EXERCISE DATA

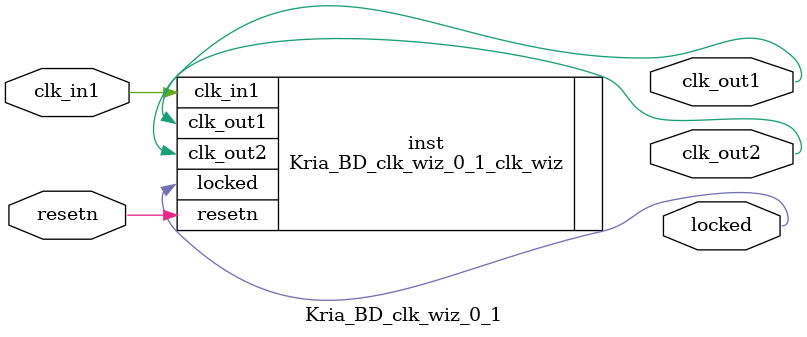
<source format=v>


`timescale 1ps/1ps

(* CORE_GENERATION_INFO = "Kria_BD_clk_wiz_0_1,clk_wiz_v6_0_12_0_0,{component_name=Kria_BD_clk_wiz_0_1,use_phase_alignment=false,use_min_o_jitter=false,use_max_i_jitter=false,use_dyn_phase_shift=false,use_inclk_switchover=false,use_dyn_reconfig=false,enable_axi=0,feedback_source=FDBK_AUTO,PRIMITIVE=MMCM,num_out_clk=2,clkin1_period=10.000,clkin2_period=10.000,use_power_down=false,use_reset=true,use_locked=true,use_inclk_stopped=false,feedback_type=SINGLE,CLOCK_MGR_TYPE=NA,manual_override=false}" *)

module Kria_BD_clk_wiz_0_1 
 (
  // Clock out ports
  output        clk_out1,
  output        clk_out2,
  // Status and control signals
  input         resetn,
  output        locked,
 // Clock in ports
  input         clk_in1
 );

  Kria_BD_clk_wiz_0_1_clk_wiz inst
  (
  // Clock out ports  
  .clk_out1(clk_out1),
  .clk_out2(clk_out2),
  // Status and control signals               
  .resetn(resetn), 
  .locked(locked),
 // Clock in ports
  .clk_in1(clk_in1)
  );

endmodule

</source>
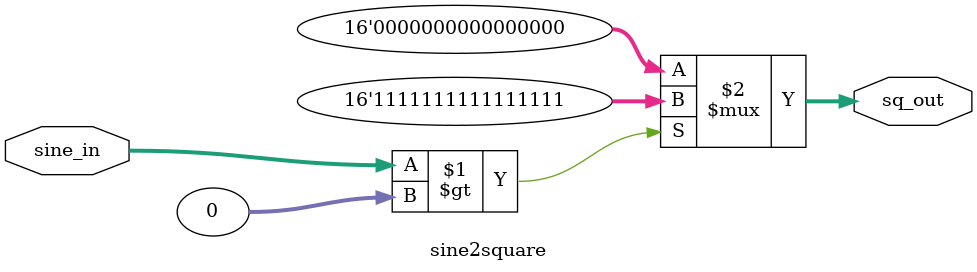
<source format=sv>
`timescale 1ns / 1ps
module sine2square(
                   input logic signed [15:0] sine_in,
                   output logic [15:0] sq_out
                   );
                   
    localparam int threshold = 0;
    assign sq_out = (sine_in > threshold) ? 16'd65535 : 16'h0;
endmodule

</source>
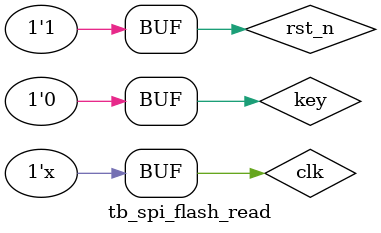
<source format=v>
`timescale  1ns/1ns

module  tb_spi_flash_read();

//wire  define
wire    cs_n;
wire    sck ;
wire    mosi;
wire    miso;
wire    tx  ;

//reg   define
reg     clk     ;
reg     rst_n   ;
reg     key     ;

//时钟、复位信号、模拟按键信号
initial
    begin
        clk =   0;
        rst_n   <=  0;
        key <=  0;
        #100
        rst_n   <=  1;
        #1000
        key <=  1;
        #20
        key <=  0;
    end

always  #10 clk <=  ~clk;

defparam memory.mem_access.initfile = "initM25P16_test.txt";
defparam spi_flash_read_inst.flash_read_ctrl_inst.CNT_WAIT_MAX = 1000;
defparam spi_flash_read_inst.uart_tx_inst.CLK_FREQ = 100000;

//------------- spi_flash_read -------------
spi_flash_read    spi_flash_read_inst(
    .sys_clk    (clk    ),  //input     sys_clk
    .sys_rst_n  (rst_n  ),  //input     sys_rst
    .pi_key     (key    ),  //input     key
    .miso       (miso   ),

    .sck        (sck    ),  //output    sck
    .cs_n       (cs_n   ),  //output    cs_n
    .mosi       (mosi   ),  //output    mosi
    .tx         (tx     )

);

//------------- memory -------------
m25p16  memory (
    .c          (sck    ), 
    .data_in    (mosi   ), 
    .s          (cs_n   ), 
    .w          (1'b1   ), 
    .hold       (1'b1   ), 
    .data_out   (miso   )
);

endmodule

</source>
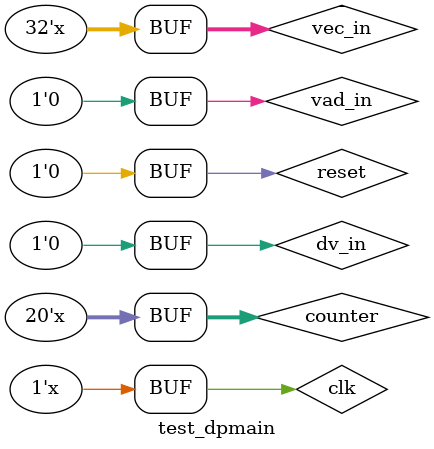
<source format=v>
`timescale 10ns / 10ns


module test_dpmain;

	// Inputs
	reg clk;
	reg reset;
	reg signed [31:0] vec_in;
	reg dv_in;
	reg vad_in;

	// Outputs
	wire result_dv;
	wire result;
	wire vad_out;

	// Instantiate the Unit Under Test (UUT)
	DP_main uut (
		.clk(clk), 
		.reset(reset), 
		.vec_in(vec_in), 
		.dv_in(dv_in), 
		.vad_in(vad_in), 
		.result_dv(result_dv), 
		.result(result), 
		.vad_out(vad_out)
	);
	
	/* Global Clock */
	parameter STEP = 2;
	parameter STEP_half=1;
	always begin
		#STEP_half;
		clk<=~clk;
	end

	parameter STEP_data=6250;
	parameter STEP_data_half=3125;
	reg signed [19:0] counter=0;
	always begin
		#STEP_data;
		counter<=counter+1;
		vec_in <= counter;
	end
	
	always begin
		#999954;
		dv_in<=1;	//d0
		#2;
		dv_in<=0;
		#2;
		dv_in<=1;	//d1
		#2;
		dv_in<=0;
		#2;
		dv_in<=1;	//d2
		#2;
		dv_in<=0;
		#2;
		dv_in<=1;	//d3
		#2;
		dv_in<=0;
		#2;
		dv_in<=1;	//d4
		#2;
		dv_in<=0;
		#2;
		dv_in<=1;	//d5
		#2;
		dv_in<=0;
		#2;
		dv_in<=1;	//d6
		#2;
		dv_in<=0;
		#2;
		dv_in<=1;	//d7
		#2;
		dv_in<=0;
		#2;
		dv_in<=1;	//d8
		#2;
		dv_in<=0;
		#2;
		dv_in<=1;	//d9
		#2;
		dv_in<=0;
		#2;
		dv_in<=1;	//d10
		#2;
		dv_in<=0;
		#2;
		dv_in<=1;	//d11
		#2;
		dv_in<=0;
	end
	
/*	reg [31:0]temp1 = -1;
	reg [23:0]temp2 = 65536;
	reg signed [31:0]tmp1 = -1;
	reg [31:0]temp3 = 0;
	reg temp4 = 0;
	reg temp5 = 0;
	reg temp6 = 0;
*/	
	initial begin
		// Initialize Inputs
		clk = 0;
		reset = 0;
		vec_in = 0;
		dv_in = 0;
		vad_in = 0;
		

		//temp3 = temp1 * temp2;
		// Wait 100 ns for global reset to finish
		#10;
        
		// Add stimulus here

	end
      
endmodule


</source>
---
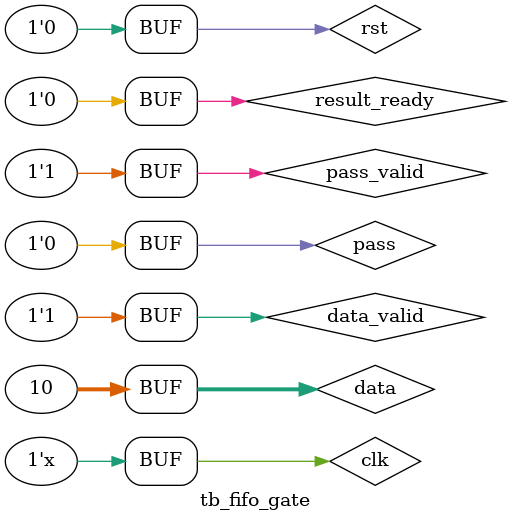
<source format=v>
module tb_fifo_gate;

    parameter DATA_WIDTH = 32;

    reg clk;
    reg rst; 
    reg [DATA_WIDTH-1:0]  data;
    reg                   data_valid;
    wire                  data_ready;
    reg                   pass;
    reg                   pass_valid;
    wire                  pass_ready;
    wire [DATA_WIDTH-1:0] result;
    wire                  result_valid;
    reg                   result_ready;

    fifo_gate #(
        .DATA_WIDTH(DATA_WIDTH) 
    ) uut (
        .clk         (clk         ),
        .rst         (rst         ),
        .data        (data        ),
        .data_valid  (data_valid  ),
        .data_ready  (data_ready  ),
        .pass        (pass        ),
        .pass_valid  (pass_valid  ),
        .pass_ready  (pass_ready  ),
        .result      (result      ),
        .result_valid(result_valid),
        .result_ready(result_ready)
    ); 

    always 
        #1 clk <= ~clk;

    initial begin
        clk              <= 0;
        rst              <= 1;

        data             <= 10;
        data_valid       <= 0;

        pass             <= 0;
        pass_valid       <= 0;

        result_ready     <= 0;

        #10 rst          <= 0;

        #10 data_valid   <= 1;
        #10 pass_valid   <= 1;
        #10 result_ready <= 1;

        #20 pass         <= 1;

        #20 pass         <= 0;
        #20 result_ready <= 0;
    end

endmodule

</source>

TASK PROMPT
Look over the entries above and tally the lines containing the string "signed"; the answer is that total only.

COMPLETED TASK
4